La metamorfosi da uomo ad Asino (Versione Apuleio)

LA METAMORFOSI da uomo ad asino versione latino Apuleio

Summa cum trepidatione inrepit cubiculum et pyxidem depromit arcula. Quam ego amplexus ac deosculatus prius utque mihi prosperis faveret...

Entrò tutta emozionata in quella stanzetta e prese dallo scrigno il vasetto. Come io l'ebbi fra le mani me lo strinsi al petto e cominciai a baciarlo pregando che mi facesse fare voli felici, poi, liberatomi in fretta di tutti i vestiti, immersi avidamente le dita nel barattolo e preso un bel pò di unguento me lo spalmai su tutto il corpo. Poi, agitando le braccia su e giù mi misi a fare l'uccello, ma niente:

penne non ne spuntavano e nemmeno piume; piuttosto i peli cominciarono a diventare ispidi come setole, la pelle, delicata com'era, a farsi dura come il cuoio, alle estremità degli arti le dita si confusero, riunendosi in una sola unghia e in fondo alla colonna vertebrale spuntò una gran coda.

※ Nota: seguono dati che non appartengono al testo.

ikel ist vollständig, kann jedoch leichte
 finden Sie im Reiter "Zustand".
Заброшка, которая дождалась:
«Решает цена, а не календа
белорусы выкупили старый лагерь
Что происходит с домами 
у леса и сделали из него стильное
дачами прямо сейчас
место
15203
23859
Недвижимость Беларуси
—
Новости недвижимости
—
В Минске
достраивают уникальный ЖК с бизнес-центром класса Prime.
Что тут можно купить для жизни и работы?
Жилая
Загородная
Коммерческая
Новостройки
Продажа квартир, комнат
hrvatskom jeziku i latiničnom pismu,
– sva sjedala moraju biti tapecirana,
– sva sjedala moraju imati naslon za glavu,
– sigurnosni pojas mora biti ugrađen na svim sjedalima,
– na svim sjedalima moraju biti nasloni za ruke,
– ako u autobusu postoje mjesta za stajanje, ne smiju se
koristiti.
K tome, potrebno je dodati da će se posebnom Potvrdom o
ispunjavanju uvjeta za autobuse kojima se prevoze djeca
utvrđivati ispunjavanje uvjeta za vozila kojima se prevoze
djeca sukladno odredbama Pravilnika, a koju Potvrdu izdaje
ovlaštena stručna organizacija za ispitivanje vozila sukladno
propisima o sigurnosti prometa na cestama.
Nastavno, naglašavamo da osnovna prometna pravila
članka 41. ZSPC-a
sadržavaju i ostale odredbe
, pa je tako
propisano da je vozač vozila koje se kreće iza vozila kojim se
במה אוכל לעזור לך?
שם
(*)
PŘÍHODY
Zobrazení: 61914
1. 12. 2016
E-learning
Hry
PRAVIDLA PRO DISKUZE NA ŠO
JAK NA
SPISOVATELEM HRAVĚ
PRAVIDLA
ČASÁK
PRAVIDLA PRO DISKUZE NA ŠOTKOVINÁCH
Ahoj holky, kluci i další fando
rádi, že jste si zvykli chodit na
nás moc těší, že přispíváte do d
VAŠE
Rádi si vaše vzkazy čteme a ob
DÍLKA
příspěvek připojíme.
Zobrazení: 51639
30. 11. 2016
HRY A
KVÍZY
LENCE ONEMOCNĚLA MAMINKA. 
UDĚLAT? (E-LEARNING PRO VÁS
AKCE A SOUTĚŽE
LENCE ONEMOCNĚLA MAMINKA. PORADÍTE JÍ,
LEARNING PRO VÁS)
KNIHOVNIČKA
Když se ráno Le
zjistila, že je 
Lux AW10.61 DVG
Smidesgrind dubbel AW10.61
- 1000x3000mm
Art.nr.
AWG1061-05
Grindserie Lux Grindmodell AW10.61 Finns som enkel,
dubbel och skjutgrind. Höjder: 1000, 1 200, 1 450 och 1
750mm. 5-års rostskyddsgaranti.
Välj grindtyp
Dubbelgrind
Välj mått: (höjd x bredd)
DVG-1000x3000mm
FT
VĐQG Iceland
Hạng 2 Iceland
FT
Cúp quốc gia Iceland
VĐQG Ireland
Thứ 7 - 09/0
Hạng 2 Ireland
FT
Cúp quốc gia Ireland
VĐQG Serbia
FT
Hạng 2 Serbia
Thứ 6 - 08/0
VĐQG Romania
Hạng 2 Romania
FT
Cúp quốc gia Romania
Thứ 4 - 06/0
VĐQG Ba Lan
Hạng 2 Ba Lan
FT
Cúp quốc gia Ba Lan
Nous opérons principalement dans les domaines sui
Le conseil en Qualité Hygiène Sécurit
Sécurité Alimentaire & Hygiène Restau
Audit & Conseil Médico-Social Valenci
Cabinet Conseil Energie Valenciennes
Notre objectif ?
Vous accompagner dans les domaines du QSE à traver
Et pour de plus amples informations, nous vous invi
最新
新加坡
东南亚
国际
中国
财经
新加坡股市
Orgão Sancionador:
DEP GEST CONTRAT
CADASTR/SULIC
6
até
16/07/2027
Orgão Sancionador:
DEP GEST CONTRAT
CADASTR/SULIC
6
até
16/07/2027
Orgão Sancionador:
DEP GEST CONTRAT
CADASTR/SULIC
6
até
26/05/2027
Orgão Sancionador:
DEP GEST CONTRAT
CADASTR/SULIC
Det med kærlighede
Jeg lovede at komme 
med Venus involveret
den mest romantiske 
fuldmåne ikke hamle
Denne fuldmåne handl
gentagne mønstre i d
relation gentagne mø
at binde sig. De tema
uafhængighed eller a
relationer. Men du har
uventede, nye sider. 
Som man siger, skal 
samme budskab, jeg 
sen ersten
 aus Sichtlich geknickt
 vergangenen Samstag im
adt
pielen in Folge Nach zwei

Poi eccomi con una faccia enorme, una bocca allungata, le narici spalancate, le labbra penzoloni, mentre smisuratamente pelose mi erano cresciute le orecchie.

Nulla in quell'orribile metamorfosi di cui potessi per qualche verso compiacermi, se non per il mio arnese diventato grossissimo, ma proprio quando, ormai, non potevo più tener Fotide tra le mie braccia.